EXERCISE - The whole listing is to be written out again exactly; the pictures are not.

#### RAW DATA ####

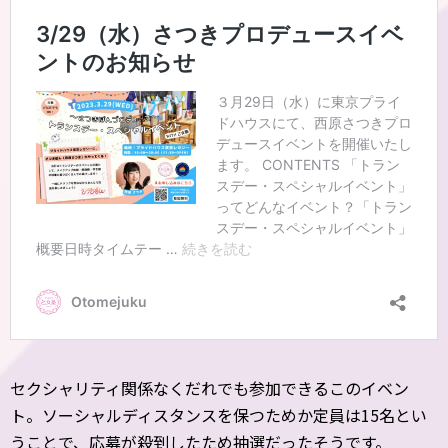
セクシャリティ関係なくだれでも参加できるこのイベン
ト。ソーシャルディスタンスを保つためか定員は15名とい
うことで、応募が殺到したため抽選だったそうです。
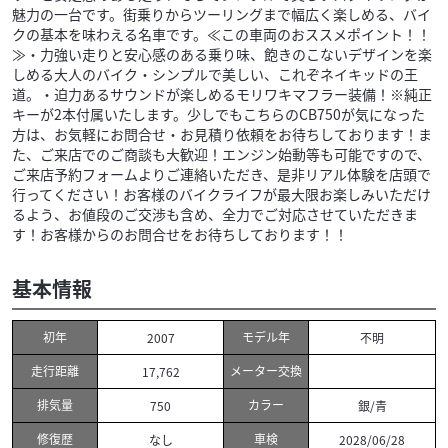
魅力の一台です。街乗りからツーリングまで幅広く楽しめる、バイ
クの基本を味わえる名車です。≪この車両のおススメポイント！！
≫・力強い走りと安心感のある乗り味、飽きのこないデザインを楽
しめる大人のバイク・シンプルで美しい、これぞネイキッドの王
道。・迫力あるサウンドが楽しめるモリワキマフラー装備！※純正
キーが2本付属いたします。少しでもこちらのCB750が気になった
方は、お気軽にお問合せ・お見積り依頼をお待ちしております！ま
た、ご来店でのご商談も大歓迎！エンジン始動等も可能ですので、
ご来店予約フォームよりご連絡いただき、是非リアル体験を店頭で
行ってください！お客様のバイクライフが最大限お楽しみいただけ
るよう、お値段のご交渉も含め、全力でご対応させていただきま
す！お客様からのお問合せをお待ちしております！！
基本情報
初年
モデル年
2007
不明
走行距離
メーター交換
17,762
排気量
カラー
750
銀/青
修復歴
車検
なし
2028/06/28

####

SOLUTION BELOW -
セクシャリティ関係なくだれでも参加できるこのイベン
ト。ソーシャルディスタンスを保つためか定員は15名とい
うことで、応募が殺到したため抽選だったそうです。
魅力の一台です。街乗りからツーリングまで幅広く楽しめる、バイ
クの基本を味わえる名車です。≪この車両のおススメポイント！！
≫・力強い走りと安心感のある乗り味、飽きのこないデザインを楽
しめる大人のバイク・シンプルで美しい、これぞネイキッドの王
道。・迫力あるサウンドが楽しめるモリワキマフラー装備！※純正
キーが2本付属いたします。少しでもこちらのCB750が気になった
方は、お気軽にお問合せ・お見積り依頼をお待ちしております！ま
た、ご来店でのご商談も大歓迎！エンジン始動等も可能ですので、
ご来店予約フォームよりご連絡いただき、是非リアル体験を店頭で
行ってください！お客様のバイクライフが最大限お楽しみいただけ
るよう、お値段のご交渉も含め、全力でご対応させていただきま
す！お客様からのお問合せをお待ちしております！！
基本情報
初年
モデル年
2007
不明
走行距離
メーター交換
17,762
排気量
カラー
750
銀/青
修復歴
車検
なし
2028/06/28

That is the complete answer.